### Exercise
Could you lay out as a Markdown table, with the columns "Row" and "Line text", each line of the records starting with the line containing "Kostenloser Versand ab einem" and going on through the last line of the records, with blank lines and the pictures left out?

### Data for this task
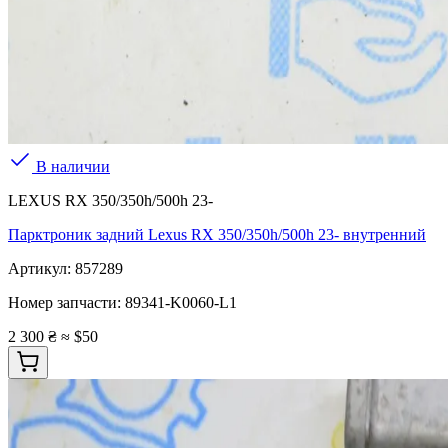
В наличии
LEXUS RX 350/350h/500h 23-
Парктроник задний Lexus RX 350/350h/500h 23- внутренний
Артикул:
857289
Номер запчасти:
89341-K0060-L1
2 300 ₴
≈ $50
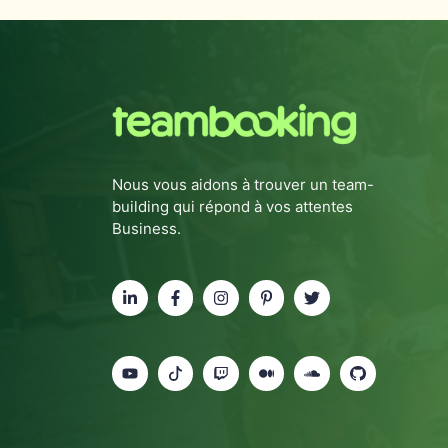
Nous vous aidons à trouver un team-
building qui répond à vos attentes
Business.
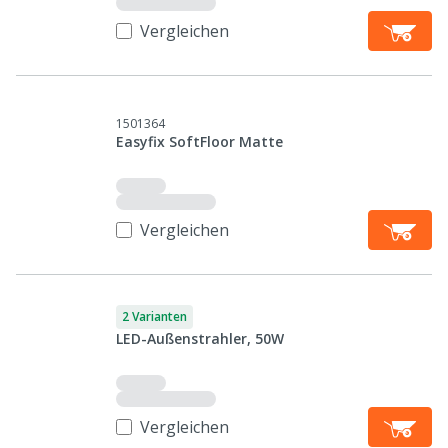
Vergleichen
1501364
Easyfix SoftFloor Matte
Vergleichen
2 Varianten
LED-Außenstrahler, 50W
Vergleichen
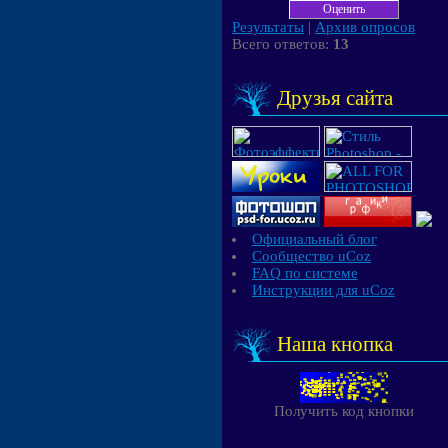
Результаты
|
Архив опросов
Всего ответов:
13
Друзья сайта
Официальный блог
Сообщество uCoz
FAQ по системе
Инструкции для uCoz
Наша кнопка
Получить код кнопки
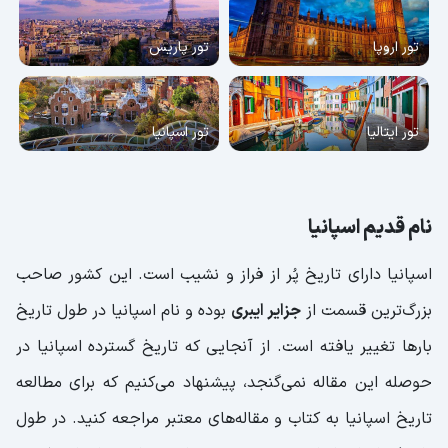
تور اروپا
تور پاریس
تور ایتالیا
تور اسپانیا
نام قدیم اسپانیا
اسپانیا دارای تاریخ پُر از فراز و نشیب است. این کشور صاحب
بزرگ‌ترین قسمت از
جزایر ایبری
بوده و نام اسپانیا در طول تاریخ
بارها تغییر یافته است. از آنجایی که تاریخ گسترده اسپانیا در
حوصله این مقاله نمی‌گنجد، پیشنهاد می‌کنیم که برای مطالعه
تاریخ اسپانیا به کتاب و مقاله‌های معتبر مراجعه کنید. در طول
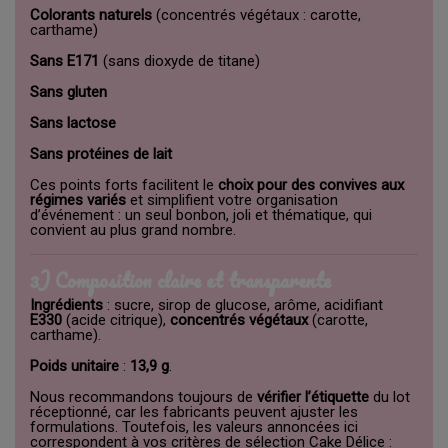
Colorants naturels
(concentrés végétaux : carotte,
carthame)
Sans E171
(sans dioxyde de titane)
Sans gluten
Sans lactose
Sans protéines de lait
Ces points forts facilitent le
choix pour des convives aux
régimes variés
et simplifient votre organisation
d’événement : un seul bonbon, joli et thématique, qui
convient au plus grand nombre.
3) Composition claire et transparente
Ingrédients
: sucre, sirop de glucose, arôme, acidifiant
E330
(acide citrique),
concentrés végétaux
(carotte,
carthame).
Poids unitaire
:
13,9 g
.
Nous recommandons toujours de
vérifier l’étiquette
du lot
réceptionné, car les fabricants peuvent ajuster les
formulations. Toutefois, les valeurs annoncées ici
correspondent à vos critères de sélection Cake Délice :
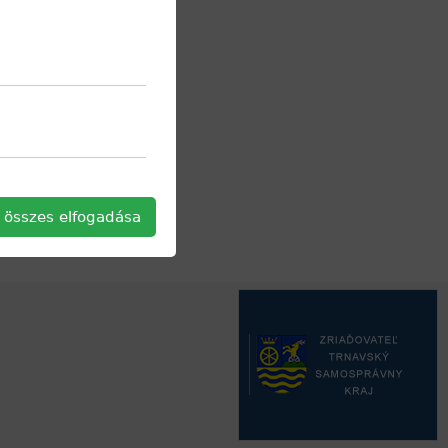
 összes elfogadása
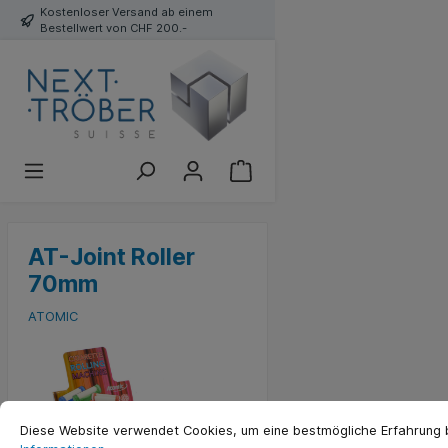
Kostenloser Versand ab einem
Bestellwert von CHF 200.-
AT-Joint Roller
70mm
ATOMIC
Diese Website verwendet Cookies, um eine bestmögliche Erfahrung 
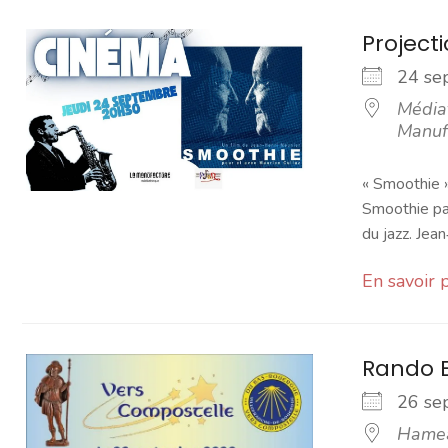
Project
24 s
Média
Manuf
« Smoothie 
Smoothie par
du jazz. Jean
En savoir 
Rando E
26 s
Hamea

### Answer section
| Row | Line text |
|---|---|
| 1 | Kostenloser Versand ab einem |
| 2 | Bestellwert von CHF 200.- |
| 3 | AT-Joint Roller |
| 4 | 70mm |
| 5 | ATOMIC |
| 6 | Diese Website verwendet Cookies, um eine bestmögliche Erfahrung  |
| 7 | Project |
| 8 | 24 s |
| 9 | Média |
| 10 | Manuf |
| 11 | « Smoothie  |
| 12 | Smoothie par |
| 13 | du jazz. Jean |
| 14 | En savoir  |
| 15 | Rando E |
| 16 | 26 s |
| 17 | Hamea |